En période d'adversité économique, les Anglo-saxons se plaisent à parler de «tempête parfaite» (perfect storm), quand plusieurs événements négatifs se produisent simultanément et se renforcent mutuellement.
Actuellement, le terme n'est toutefois plus assez fort pour décrire la situation. A l'approche de la réunion du Fonds monétaire international (FMI), on parle désormais de «polycrise».
Les événements négatifs pour l'économie mondiale ne manquent pas en ce moment: 33 des 38 banques centrales ont augmenté leurs taux directeurs. Une action aussi synchronisée des banquiers centraux est historiquement unique.
Le dollar fort devient un lourd fardeau pour les pays émergents. Des centaines de millions de personnes sont toujours menacées par la famine. L'explosion des prix de l'énergie devient une menace pour la stabilité des sociétés. Ni la pandémie ni l'inflation n'ont été vaincues. Et l'épée de Damoclès du réchauffement climatique plane au-dessus de tout cela.
Face à cette polycrise, il n'est pas étonnant que les économistes du FMI prédisent de sombres périodes à venir dans le dernier «World economic outlook». La croissance actuelle de l'économie mondiale sera divisée par deux, passant de 6% en 2021 à 3,2% cette année. L'année prochaine, elle devrait même chuter à 2,7%.
Cela signifie que de nombreux pays entrent ou sont déjà entrés en récession. Et ce n'est que le début:
L'économie suisse se porte bien en comparaison internationale. Comme nous n'avons pas d'industrie lourde, nous sommes moins touchés que d'autres par l'explosion des prix de l'énergie et le franc fort nous a protégés des conséquences de la tempête inflationniste.
Cependant, l'économie suisse est fortement orientée vers l'exportation et ressentira donc la faiblesse de l'économie mondiale. C'est pourquoi les économistes de Swiss life, par exemple, ont revu leurs prévisions de croissance à la baisse, à 0,8% du produit intérieur brut (PIB).
Une fois de plus, c'est la banque centrale américaine, la Fed, qui joue le rôle de tyran de l'économie mondiale. Son président Jerome Powell a fait savoir qu'il ferait tout pour ramener l'inflation à un niveau supportable. Cela signifie que la Fed continuera à augmenter ses taux directeurs, rendant le dollar plus fort qu'il ne l'est déjà.
Des taux directeurs américains élevés et un dollar fort sont un cauchemar pour les autres pays, en particulier ceux qui émergent. Le billet vert reste la monnaie de référence dans laquelle sont payées les matières premières comme le pétrole.
Comme ils ne disposent pas de marchés financiers liquides dans leur propre monnaie, les gouvernements et les entreprises de ces pays doivent également contracter leurs emprunts en dollars. En 2019, cela représentait environ 22 billions de dollars. Ces crédits sont devenus massivement plus chers en raison de l'appréciation du dollar.
Il faut donc s'attendre à ce que les faillites d'entreprises, voire d'Etats, se multiplient. Le Sri Lanka n'était qu'un prélude.

Extrait des données ▸

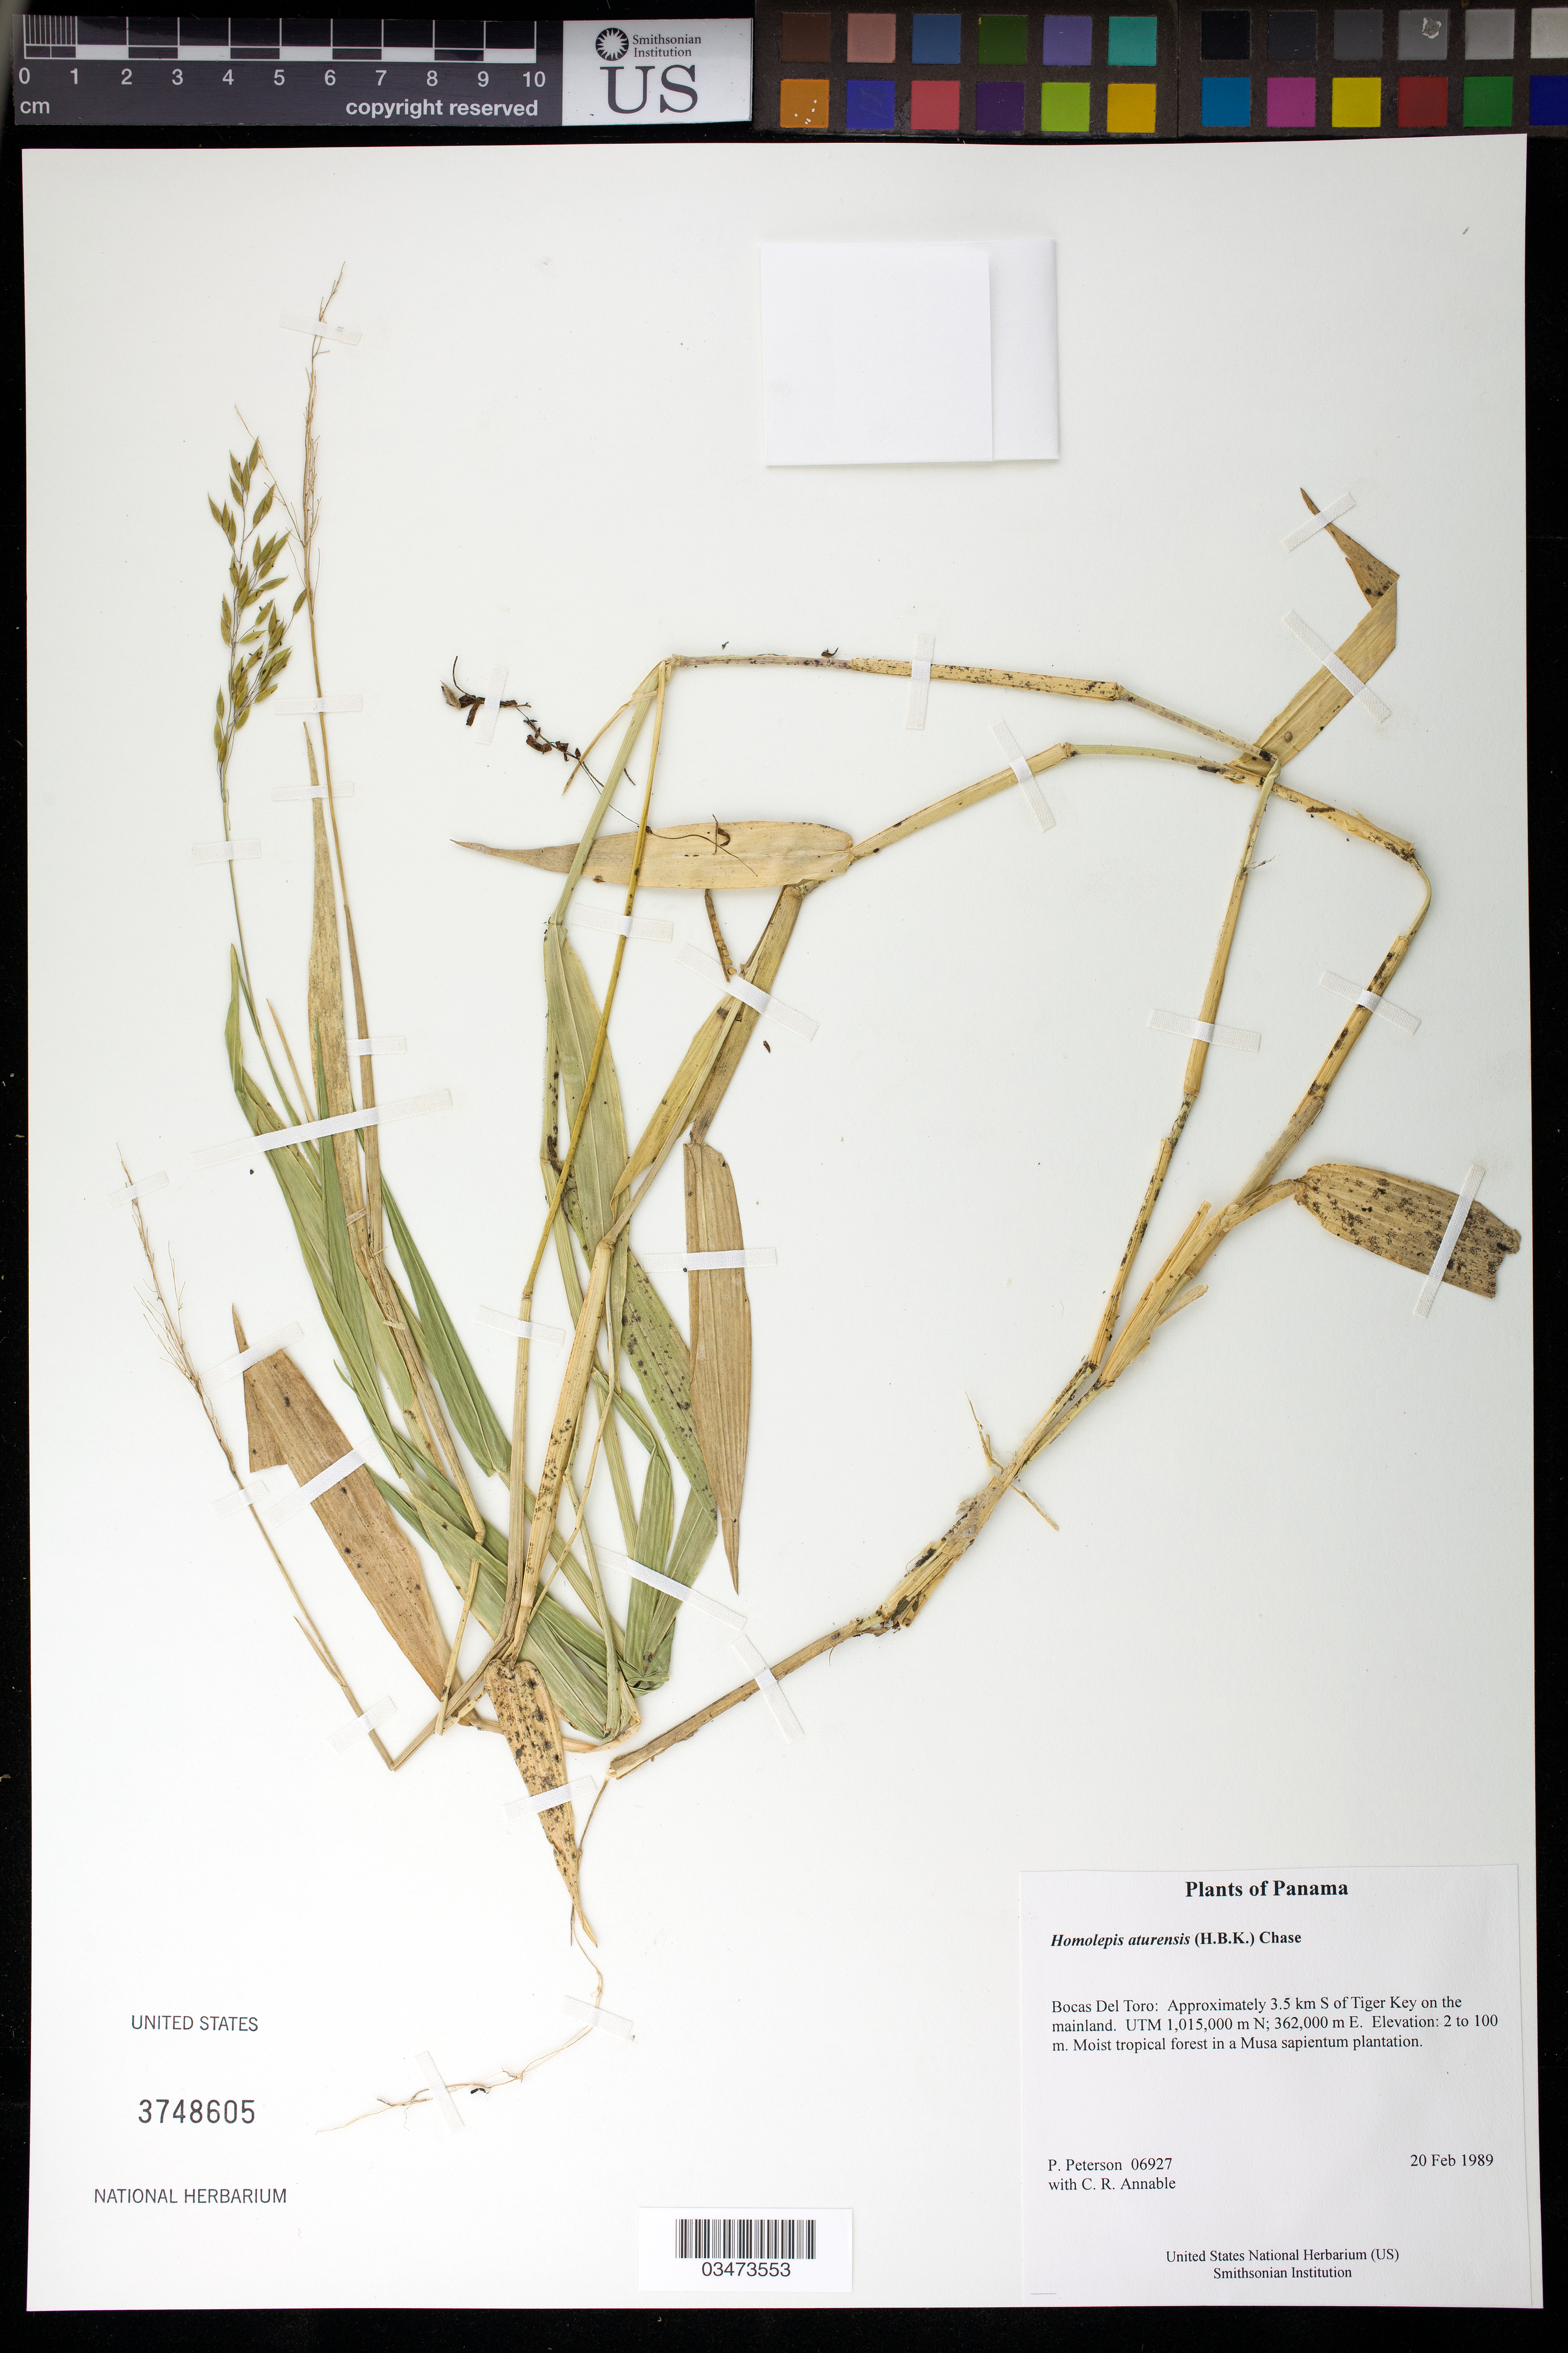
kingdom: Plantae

Consignes ▸
a) Relevez tous les taux de croissance exprimés en pourcentage dans le texte sur la polycrise économique, en précisant à quoi chacun se rapporte.
b) Poursuivez le texte sur la polycrise économique après sa dernière phrase.

Corrigés ▸
a)
- 6 % : croissance de l'économie mondiale en 2021
- 3,2 % : croissance de l'économie mondiale prévue cette année
- 2,7 % : croissance de l'économie mondiale attendue l'année prochaine
- 0,8 % du PIB : prévision de croissance de l'économie suisse revue à la baisse par les économistes de Swiss Life

b)
Au début des années 1980, l'inflation et la crise pétrolière ont entraîné un changement de paradigme économique. Avec Margaret Thatcher et Ronald Reagan, l'ère du néolibéralisme a vu fleurir les allégements fiscaux, la dérégulation et la suppression des barrières douanières. La mondialisation triomphait.
La polycrise actuelle marquera également un changement de paradigme, mais d'un type opposé. L'ère du néolibéralisme est révolue et l'Etat jouera à nouveau un rôle beaucoup plus important à l'avenir. Il y a plusieurs raisons à cela.
L'un d'entre eux est la démographie. Un exemple: le Japon, qui a la population la plus âgée du monde. Son Etat social bien développé permet aux Japonais de profiter d'une vieillesse sans souci, mais il est aussi en partie responsable du fait que la dette publique atteigne aujourd'hui 266% du PIB.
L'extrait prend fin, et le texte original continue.